Start of RECORDS SHOWN

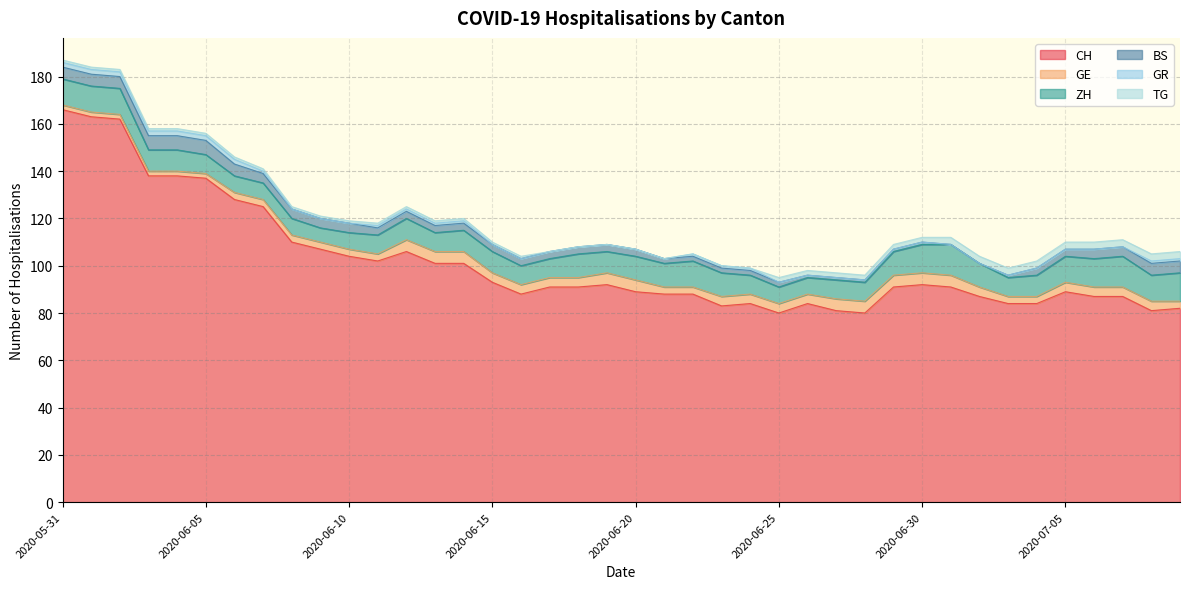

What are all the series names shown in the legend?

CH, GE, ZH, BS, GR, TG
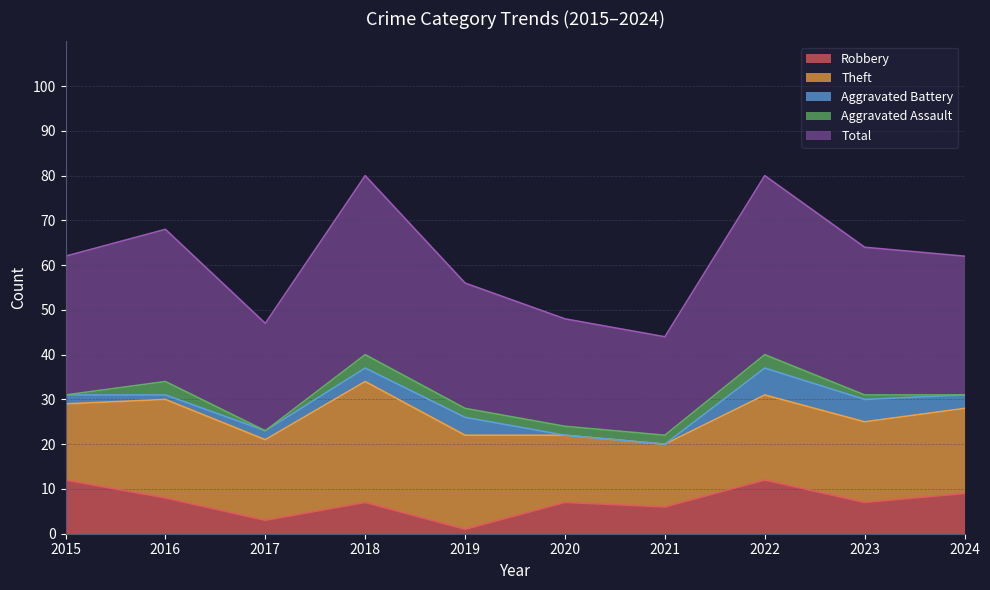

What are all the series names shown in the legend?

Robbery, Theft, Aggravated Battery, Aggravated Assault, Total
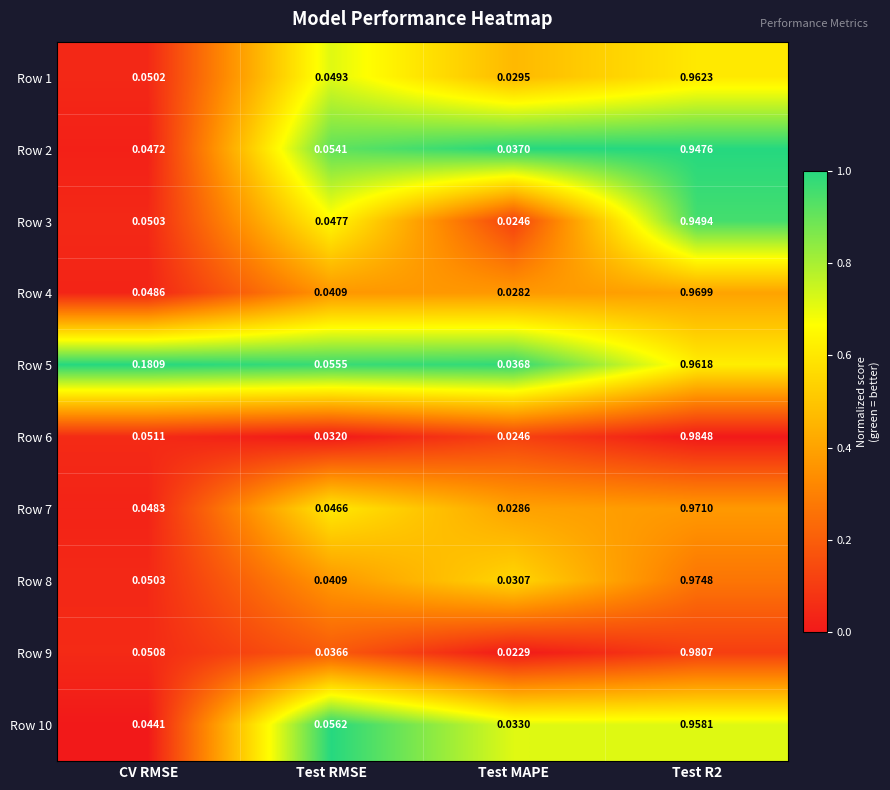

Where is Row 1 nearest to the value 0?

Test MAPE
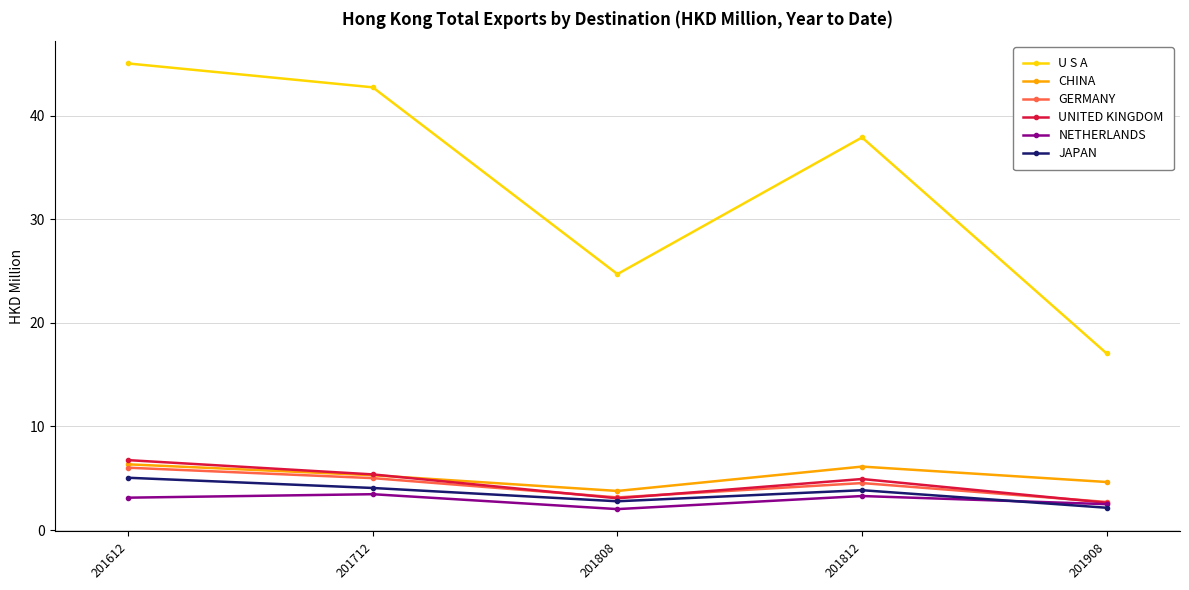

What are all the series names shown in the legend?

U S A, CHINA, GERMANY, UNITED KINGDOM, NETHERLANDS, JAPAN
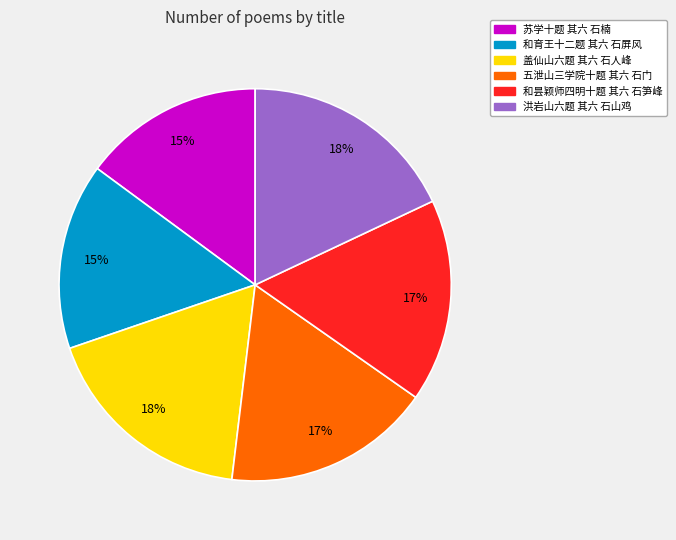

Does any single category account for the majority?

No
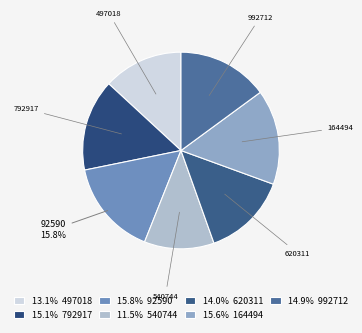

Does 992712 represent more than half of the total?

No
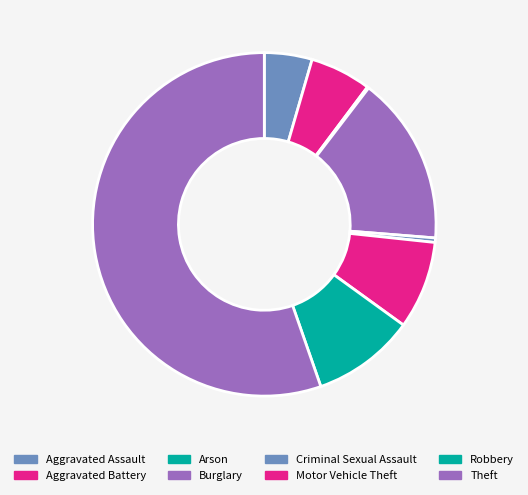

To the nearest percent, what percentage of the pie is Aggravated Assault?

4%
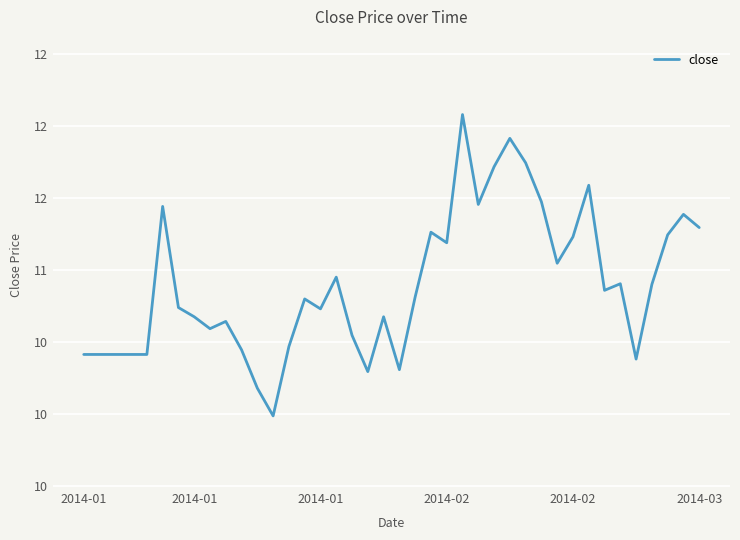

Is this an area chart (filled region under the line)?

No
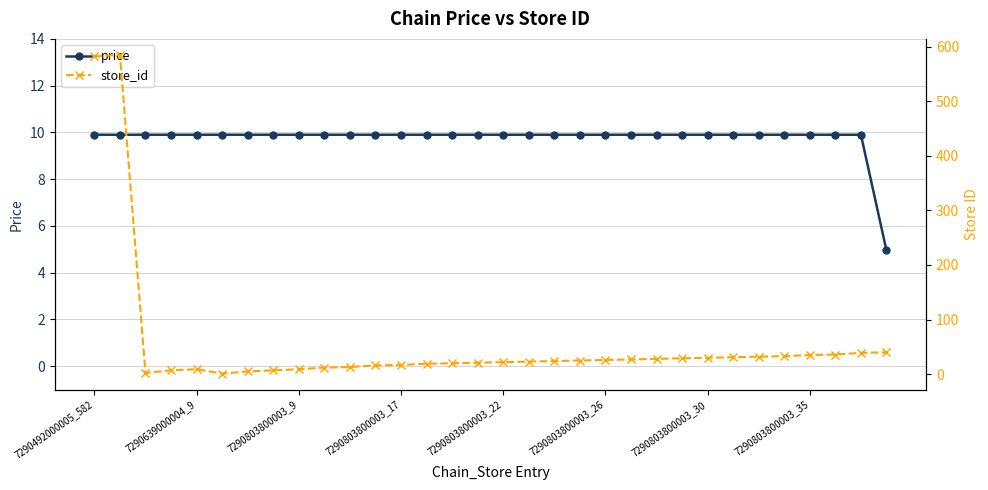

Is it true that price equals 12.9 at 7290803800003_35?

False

End of RECORDS SHOWN

## DESCRIPTION OF THE TASK
Reproduce all of the material above with "legend" renamed to "key" wherever it occurs, keeping everything else the same. Omit the pictures from your answer.

## WRITTEN ANSWER
What are all the series names shown in the key?

CH, GE, ZH, BS, GR, TG

What are all the series names shown in the key?

Robbery, Theft, Aggravated Battery, Aggravated Assault, Total

Where is Row 1 nearest to the value 0?

Test MAPE

What are all the series names shown in the key?

U S A, CHINA, GERMANY, UNITED KINGDOM, NETHERLANDS, JAPAN

Does any single category account for the majority?

No

Does 992712 represent more than half of the total?

No

To the nearest percent, what percentage of the pie is Aggravated Assault?

4%

Is this an area chart (filled region under the line)?

No

Is it true that price equals 12.9 at 7290803800003_35?

False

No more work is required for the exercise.